Now that that's out of the way, let me tell you, friends, that I've been replaced. Stood up, snubbed, pushed out, betrayed, whatever. Trumped, by a big yellow beast and the school that hired it. My baby started Kindergarten yesterday. Today, he started being a "bus rider."
For weeks, months, heck, even years, he's stated emphatically that he will not be going to school. First it was cute, then funny, and then recently, scary, as I pictured myself having to drag him there, explaining to the teachers that he may have to be roped to a chair if they wanted him to stay. Yesterday was day one. He rode with me, because there were abbreviated hours, and parents were invited to orientation. He complained the whole drive there, that he did not want to go, and didn't see why he couldn't just stay home. Then something changed. He entered this classroom, full of brightly colored posters, and bins of things like Legos, and blocks, and crayons and pipe cleaners. He found a seat at a table that was already labeled with his name. He became very excited.

Today is day two. My child did not complain, no, he shot out of bed like a cannonball and quickly - I mean quickly put his clothes on. All these years of saying "Okay, and now where are your pants? Don't you have another sock?" must be over. He had everything on, in the right place. He sat and ate his cinnamon roll Toaster Strudel and drank his juice without complaint as well. He even commented on how good it tasted, which really never happens. Next, he mentioned that we better "go wet this hair down" because did I see "how crazy it is!?" Prior to this day, I swear to you, this child would walk around with hair wilder than Albert Einstein and not care.
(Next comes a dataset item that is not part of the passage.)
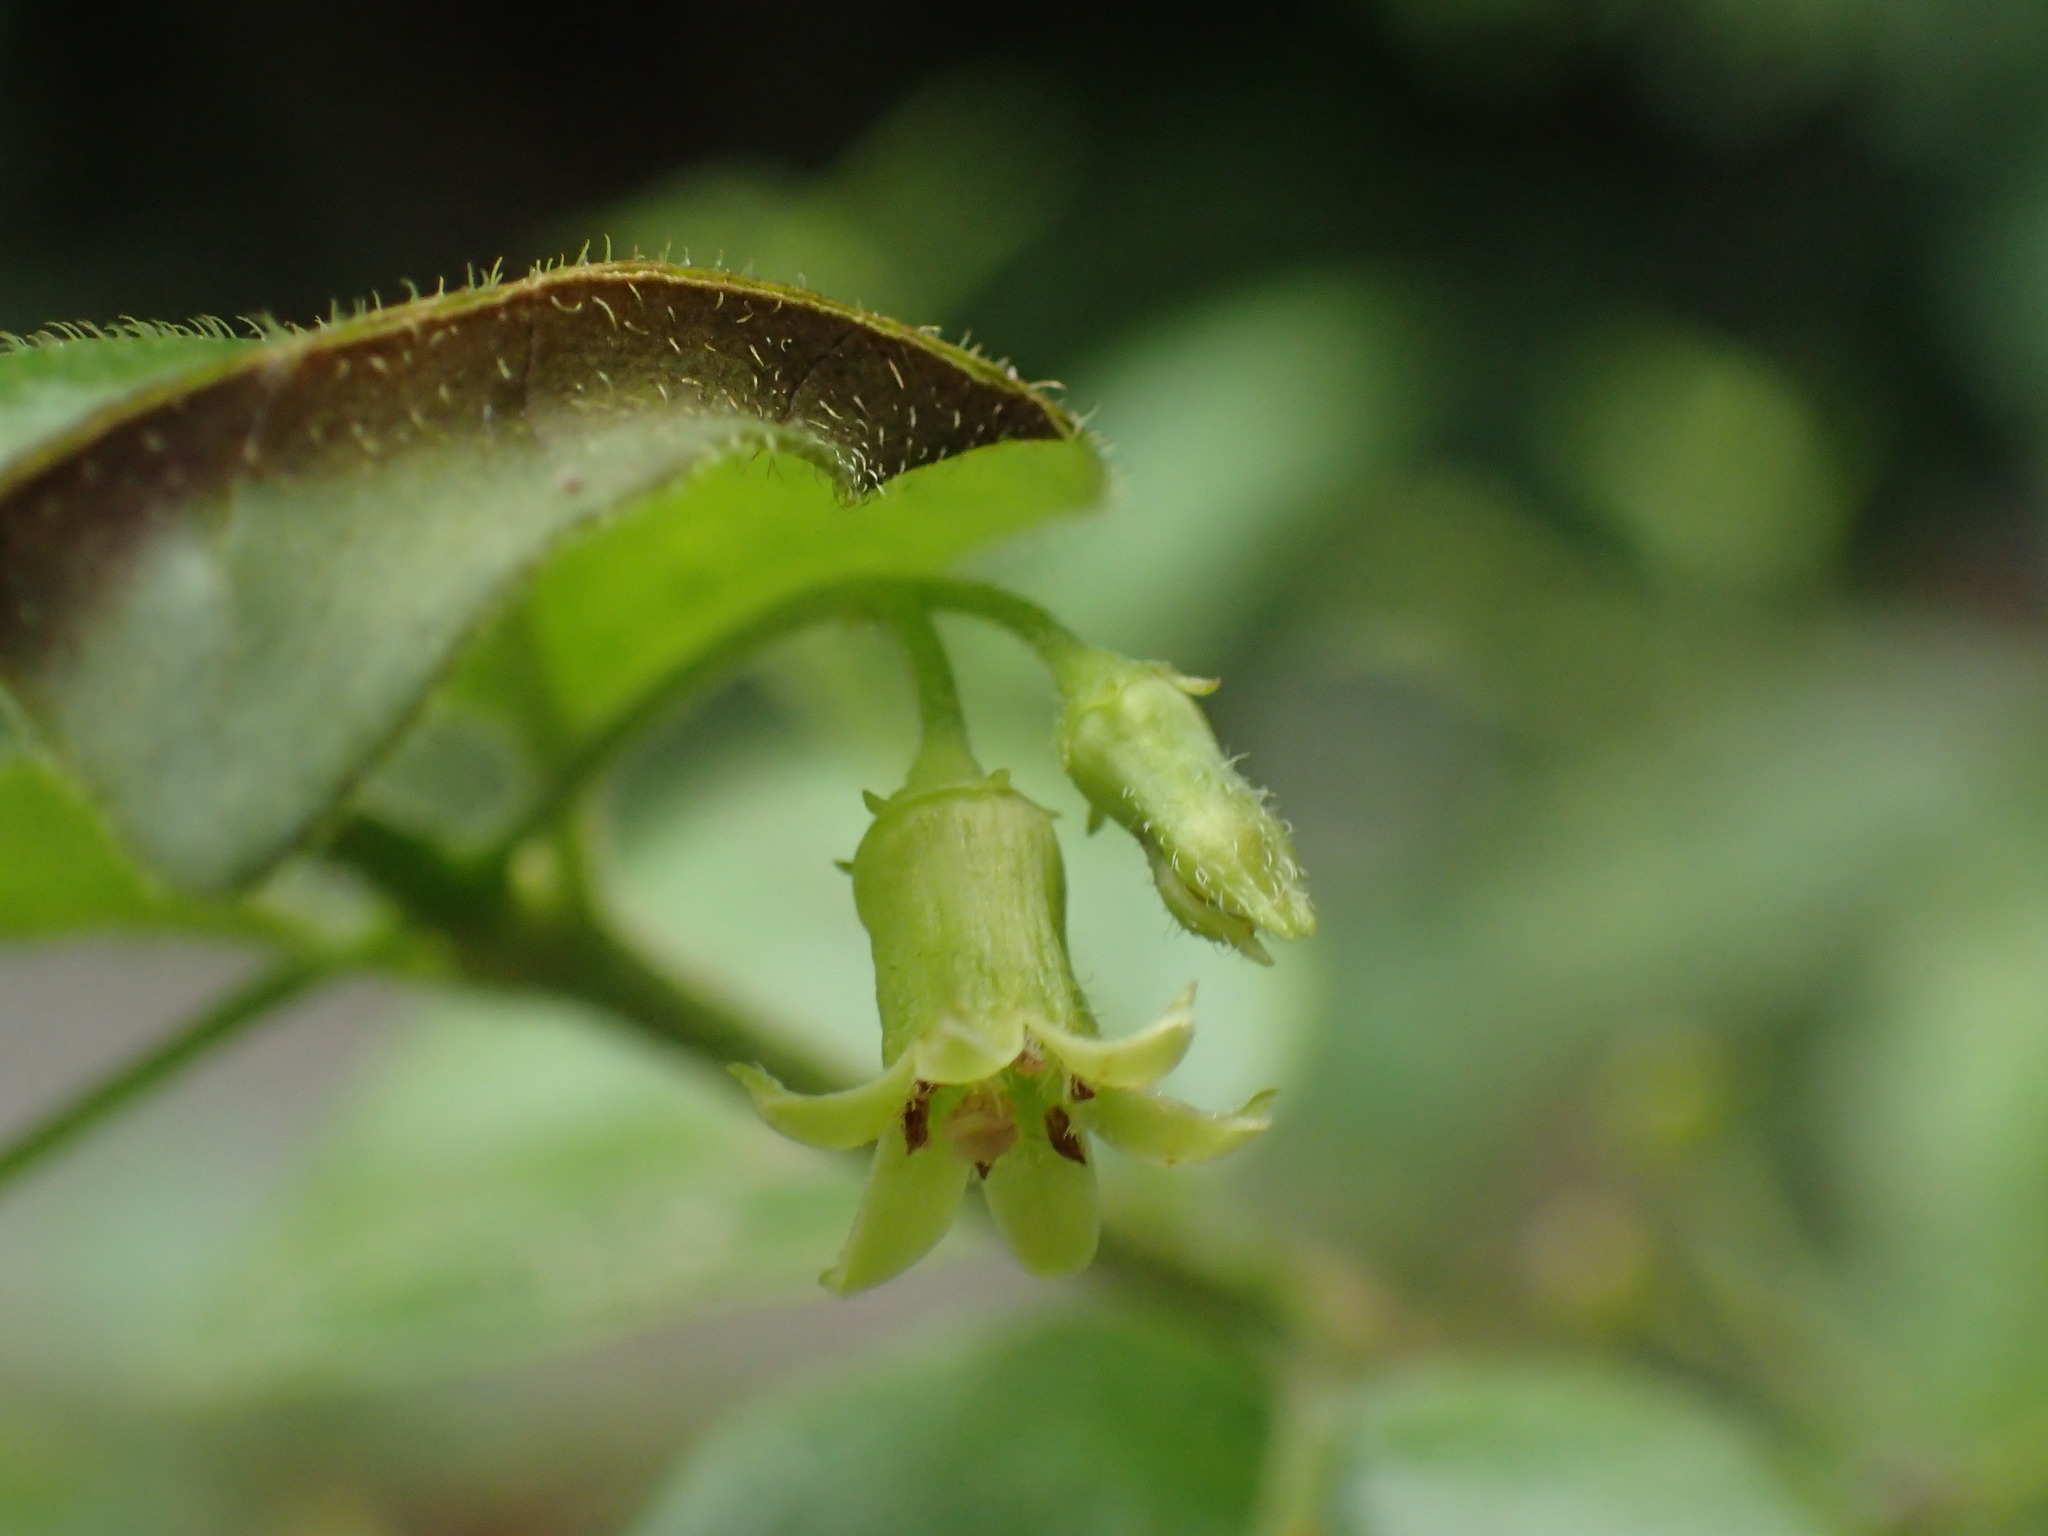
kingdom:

I kneeled before him and said "You know that you have to listen to the bus driver, and you have to do whatever he says. You can't get off until you're at school, either." He said to me, I kid you not: "What, am I stupid or something? I know what my school looks like."

We walked silently to the spot, only about 300 ft. from our front door, where the bus stops. My stomach was in knots as I clutched my coffee cup. I needed something to hold onto, because I knew that today, it wouldn't be his hand. Two little girls, fifth graders, were already standing there. I started nervously speaking to them, like I was on a first date: "Do you come here often? I mean....you ride this bus every day?" And then I continued with "This is my son Isaac, he's in Kindergarten, would you girls make sure he does this whole bus thing right?" Isaac glared at me, and turned to the girls and rolled his eyes. "I've ridden lots of buses before" he told them. Um, no you haven't. Whatever, I get it. Can it, mom.

The bus pulled up, and I braced myself for the big goodbye hug, the promise to see him in just a few hours, the "I'll miss you, have a wonderful day." And as I stood there, white-knuckling my mug and running through the dialogue in my head, I watched my little blonde-headed boy bounce onto the bus without looking back. I froze. That's it? No big, dramatic goodbye? What?

The bus driver looked down at me from his throne, his big vinyl seat of authority, and said "Kindergarten?"
I nodded.
"He'll be fine."
I barely whispered, "okay."

As I heard the engine kick up, and the bus pull away, I stood there on the pavement, a little stunned at what just happened. But as I walked back home, a smile spread over my face, thinking of how exciting this all is for my boy. How he must be on top of the world right now, heading off to school like a big boy with his Spiderman backpack and new shoes.

I can't believe how quiet it is here. I realize the other two will be up momentarily, and the house will come alive. For now, though, I'm not sure what to think. Other than that I think I am going to need more coffee.